Segment Start: SOURCE RECORDS
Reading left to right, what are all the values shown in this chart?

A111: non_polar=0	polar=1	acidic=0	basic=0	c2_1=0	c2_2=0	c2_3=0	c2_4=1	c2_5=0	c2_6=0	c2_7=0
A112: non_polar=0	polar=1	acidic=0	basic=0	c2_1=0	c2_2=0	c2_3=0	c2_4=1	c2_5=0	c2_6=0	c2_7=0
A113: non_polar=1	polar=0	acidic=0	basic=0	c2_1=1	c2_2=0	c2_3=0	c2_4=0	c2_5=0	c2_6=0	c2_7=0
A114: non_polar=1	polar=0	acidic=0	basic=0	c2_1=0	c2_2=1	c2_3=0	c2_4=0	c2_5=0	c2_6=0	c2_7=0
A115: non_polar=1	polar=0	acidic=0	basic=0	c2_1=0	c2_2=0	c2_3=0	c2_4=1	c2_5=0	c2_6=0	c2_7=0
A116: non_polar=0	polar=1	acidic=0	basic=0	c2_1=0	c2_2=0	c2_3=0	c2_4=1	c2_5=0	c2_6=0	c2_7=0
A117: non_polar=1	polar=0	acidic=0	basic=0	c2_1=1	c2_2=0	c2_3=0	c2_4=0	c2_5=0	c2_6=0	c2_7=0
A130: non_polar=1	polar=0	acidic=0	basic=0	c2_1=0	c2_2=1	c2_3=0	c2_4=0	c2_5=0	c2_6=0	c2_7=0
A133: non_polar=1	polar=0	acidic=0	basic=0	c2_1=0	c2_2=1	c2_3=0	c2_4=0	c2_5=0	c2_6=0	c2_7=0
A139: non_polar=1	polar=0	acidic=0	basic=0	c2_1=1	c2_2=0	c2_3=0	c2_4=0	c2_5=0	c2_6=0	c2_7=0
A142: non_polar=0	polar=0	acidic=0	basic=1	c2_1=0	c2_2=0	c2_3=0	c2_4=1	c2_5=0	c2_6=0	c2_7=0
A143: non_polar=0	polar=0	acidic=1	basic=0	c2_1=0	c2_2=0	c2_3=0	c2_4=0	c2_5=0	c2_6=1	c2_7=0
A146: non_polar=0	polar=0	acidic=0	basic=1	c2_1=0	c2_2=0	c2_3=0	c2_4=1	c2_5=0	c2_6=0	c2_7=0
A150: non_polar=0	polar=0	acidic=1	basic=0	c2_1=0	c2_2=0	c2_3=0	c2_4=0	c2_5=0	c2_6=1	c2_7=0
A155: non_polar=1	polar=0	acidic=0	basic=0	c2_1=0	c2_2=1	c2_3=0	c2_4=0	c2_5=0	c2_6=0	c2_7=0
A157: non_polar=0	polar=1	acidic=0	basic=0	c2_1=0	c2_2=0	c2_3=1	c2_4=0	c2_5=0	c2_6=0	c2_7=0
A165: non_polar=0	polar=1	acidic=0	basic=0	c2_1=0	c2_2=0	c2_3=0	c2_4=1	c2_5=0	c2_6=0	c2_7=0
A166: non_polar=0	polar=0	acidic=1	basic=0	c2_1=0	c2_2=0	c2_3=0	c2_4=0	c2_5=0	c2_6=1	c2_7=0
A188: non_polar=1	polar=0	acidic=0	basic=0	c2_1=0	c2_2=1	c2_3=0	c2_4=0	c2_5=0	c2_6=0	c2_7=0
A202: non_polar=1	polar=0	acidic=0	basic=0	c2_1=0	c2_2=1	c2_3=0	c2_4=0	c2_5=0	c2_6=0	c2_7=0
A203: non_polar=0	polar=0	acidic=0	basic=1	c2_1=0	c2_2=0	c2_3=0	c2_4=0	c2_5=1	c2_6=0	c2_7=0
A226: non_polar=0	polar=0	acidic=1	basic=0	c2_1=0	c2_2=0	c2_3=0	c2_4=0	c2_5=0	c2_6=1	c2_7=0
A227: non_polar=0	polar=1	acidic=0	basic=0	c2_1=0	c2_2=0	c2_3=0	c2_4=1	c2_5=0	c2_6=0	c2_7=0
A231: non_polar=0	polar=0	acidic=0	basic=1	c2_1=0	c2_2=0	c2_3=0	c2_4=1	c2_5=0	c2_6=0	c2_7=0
Segment End: SOURCE RECORDS
__WHAT IS EXPECTED__
Swap "non_polar" for "nonpolar" throughout the records above, leaving everything else unchanged.

__OUTPUT__
Reading left to right, what are all the values shown in this chart?

A111: nonpolar=0	polar=1	acidic=0	basic=0	c2_1=0	c2_2=0	c2_3=0	c2_4=1	c2_5=0	c2_6=0	c2_7=0
A112: nonpolar=0	polar=1	acidic=0	basic=0	c2_1=0	c2_2=0	c2_3=0	c2_4=1	c2_5=0	c2_6=0	c2_7=0
A113: nonpolar=1	polar=0	acidic=0	basic=0	c2_1=1	c2_2=0	c2_3=0	c2_4=0	c2_5=0	c2_6=0	c2_7=0
A114: nonpolar=1	polar=0	acidic=0	basic=0	c2_1=0	c2_2=1	c2_3=0	c2_4=0	c2_5=0	c2_6=0	c2_7=0
A115: nonpolar=1	polar=0	acidic=0	basic=0	c2_1=0	c2_2=0	c2_3=0	c2_4=1	c2_5=0	c2_6=0	c2_7=0
A116: nonpolar=0	polar=1	acidic=0	basic=0	c2_1=0	c2_2=0	c2_3=0	c2_4=1	c2_5=0	c2_6=0	c2_7=0
A117: nonpolar=1	polar=0	acidic=0	basic=0	c2_1=1	c2_2=0	c2_3=0	c2_4=0	c2_5=0	c2_6=0	c2_7=0
A130: nonpolar=1	polar=0	acidic=0	basic=0	c2_1=0	c2_2=1	c2_3=0	c2_4=0	c2_5=0	c2_6=0	c2_7=0
A133: nonpolar=1	polar=0	acidic=0	basic=0	c2_1=0	c2_2=1	c2_3=0	c2_4=0	c2_5=0	c2_6=0	c2_7=0
A139: nonpolar=1	polar=0	acidic=0	basic=0	c2_1=1	c2_2=0	c2_3=0	c2_4=0	c2_5=0	c2_6=0	c2_7=0
A142: nonpolar=0	polar=0	acidic=0	basic=1	c2_1=0	c2_2=0	c2_3=0	c2_4=1	c2_5=0	c2_6=0	c2_7=0
A143: nonpolar=0	polar=0	acidic=1	basic=0	c2_1=0	c2_2=0	c2_3=0	c2_4=0	c2_5=0	c2_6=1	c2_7=0
A146: nonpolar=0	polar=0	acidic=0	basic=1	c2_1=0	c2_2=0	c2_3=0	c2_4=1	c2_5=0	c2_6=0	c2_7=0
A150: nonpolar=0	polar=0	acidic=1	basic=0	c2_1=0	c2_2=0	c2_3=0	c2_4=0	c2_5=0	c2_6=1	c2_7=0
A155: nonpolar=1	polar=0	acidic=0	basic=0	c2_1=0	c2_2=1	c2_3=0	c2_4=0	c2_5=0	c2_6=0	c2_7=0
A157: nonpolar=0	polar=1	acidic=0	basic=0	c2_1=0	c2_2=0	c2_3=1	c2_4=0	c2_5=0	c2_6=0	c2_7=0
A165: nonpolar=0	polar=1	acidic=0	basic=0	c2_1=0	c2_2=0	c2_3=0	c2_4=1	c2_5=0	c2_6=0	c2_7=0
A166: nonpolar=0	polar=0	acidic=1	basic=0	c2_1=0	c2_2=0	c2_3=0	c2_4=0	c2_5=0	c2_6=1	c2_7=0
A188: nonpolar=1	polar=0	acidic=0	basic=0	c2_1=0	c2_2=1	c2_3=0	c2_4=0	c2_5=0	c2_6=0	c2_7=0
A202: nonpolar=1	polar=0	acidic=0	basic=0	c2_1=0	c2_2=1	c2_3=0	c2_4=0	c2_5=0	c2_6=0	c2_7=0
A203: nonpolar=0	polar=0	acidic=0	basic=1	c2_1=0	c2_2=0	c2_3=0	c2_4=0	c2_5=1	c2_6=0	c2_7=0
A226: nonpolar=0	polar=0	acidic=1	basic=0	c2_1=0	c2_2=0	c2_3=0	c2_4=0	c2_5=0	c2_6=1	c2_7=0
A227: nonpolar=0	polar=1	acidic=0	basic=0	c2_1=0	c2_2=0	c2_3=0	c2_4=1	c2_5=0	c2_6=0	c2_7=0
A231: nonpolar=0	polar=0	acidic=0	basic=1	c2_1=0	c2_2=0	c2_3=0	c2_4=1	c2_5=0	c2_6=0	c2_7=0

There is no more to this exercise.